DATA FOR PROCESSING
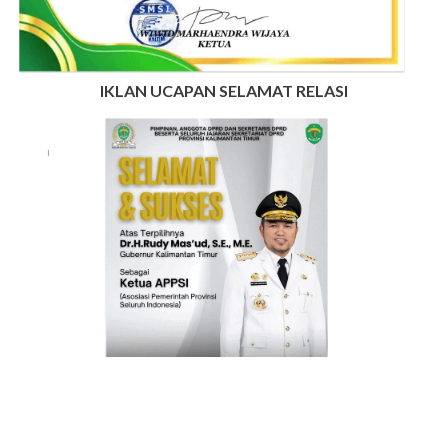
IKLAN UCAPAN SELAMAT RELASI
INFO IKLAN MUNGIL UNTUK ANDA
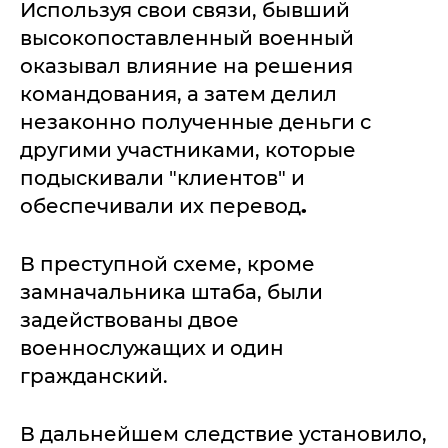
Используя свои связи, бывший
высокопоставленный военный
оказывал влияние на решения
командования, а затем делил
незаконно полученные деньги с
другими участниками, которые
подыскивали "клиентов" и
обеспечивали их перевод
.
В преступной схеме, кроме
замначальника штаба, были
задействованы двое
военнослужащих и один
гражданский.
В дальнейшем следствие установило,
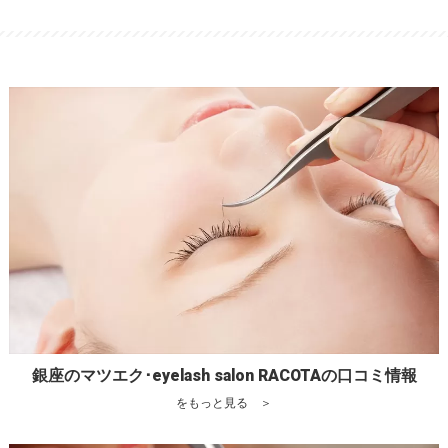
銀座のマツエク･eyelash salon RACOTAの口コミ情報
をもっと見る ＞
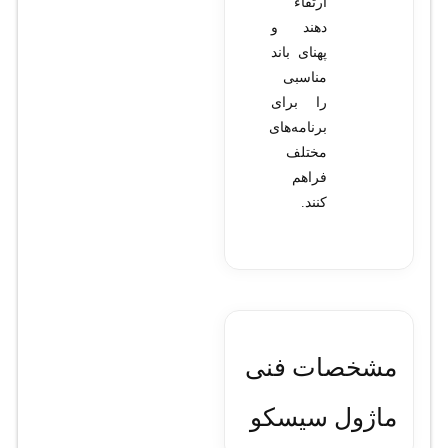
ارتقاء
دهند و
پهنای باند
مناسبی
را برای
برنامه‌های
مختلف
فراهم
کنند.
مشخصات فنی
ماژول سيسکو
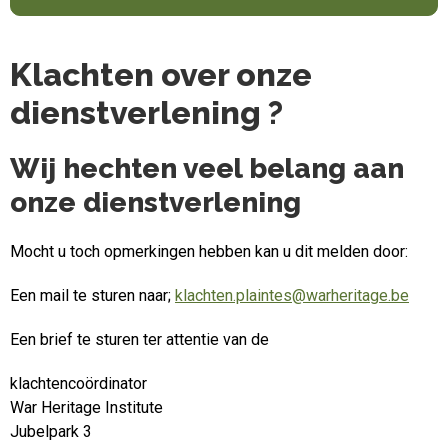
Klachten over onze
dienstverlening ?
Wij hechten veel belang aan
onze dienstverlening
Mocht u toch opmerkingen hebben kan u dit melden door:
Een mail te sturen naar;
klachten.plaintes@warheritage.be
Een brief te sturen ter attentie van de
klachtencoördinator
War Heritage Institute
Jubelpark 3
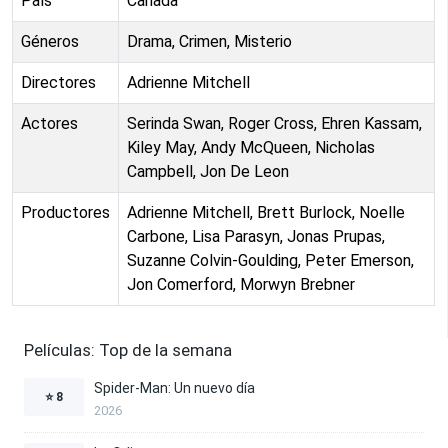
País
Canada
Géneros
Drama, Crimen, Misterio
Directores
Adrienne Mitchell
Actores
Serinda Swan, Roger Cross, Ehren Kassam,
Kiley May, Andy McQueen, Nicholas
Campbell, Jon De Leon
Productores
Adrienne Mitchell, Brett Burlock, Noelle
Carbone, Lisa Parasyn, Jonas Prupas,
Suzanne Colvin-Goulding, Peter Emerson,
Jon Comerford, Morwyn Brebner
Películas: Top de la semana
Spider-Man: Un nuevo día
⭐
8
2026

WORK TASK
Copy out every line of text in the material above word for word, omitting the pictures.

RESPONSE AREA
IKLAN UCAPAN SELAMAT RELASI
INFO IKLAN MUNGIL UNTUK ANDA
Используя свои связи, бывший
высокопоставленный военный
оказывал влияние на решения
командования, а затем делил
незаконно полученные деньги с
другими участниками, которые
подыскивали "клиентов" и
обеспечивали их перевод
.
В преступной схеме, кроме
замначальника штаба, были
задействованы двое
военнослужащих и один
гражданский.
В дальнейшем следствие установило,
銀座のマツエク･eyelash salon RACOTAの口コミ情報
をもっと見る ＞
ارتقاء
دهند و
پهنای باند
مناسبی
را برای
برنامه‌های
مختلف
فراهم
کنند.
مشخصات فنی
ماژول سيسکو
Klachten over onze
dienstverlening ?
Wij hechten veel belang aan
onze dienstverlening
Mocht u toch opmerkingen hebben kan u dit melden door:
Een mail te sturen naar;
klachten.plaintes@warheritage.be
Een brief te sturen ter attentie van de
klachtencoördinator
War Heritage Institute
Jubelpark 3
País
Canada
Géneros
Drama, Crimen, Misterio
Directores
Adrienne Mitchell
Actores
Serinda Swan, Roger Cross, Ehren Kassam,
Kiley May, Andy McQueen, Nicholas
Campbell, Jon De Leon
Productores
Adrienne Mitchell, Brett Burlock, Noelle
Carbone, Lisa Parasyn, Jonas Prupas,
Suzanne Colvin-Goulding, Peter Emerson,
Jon Comerford, Morwyn Brebner
Películas: Top de la semana
Spider-Man: Un nuevo día
⭐
8
2026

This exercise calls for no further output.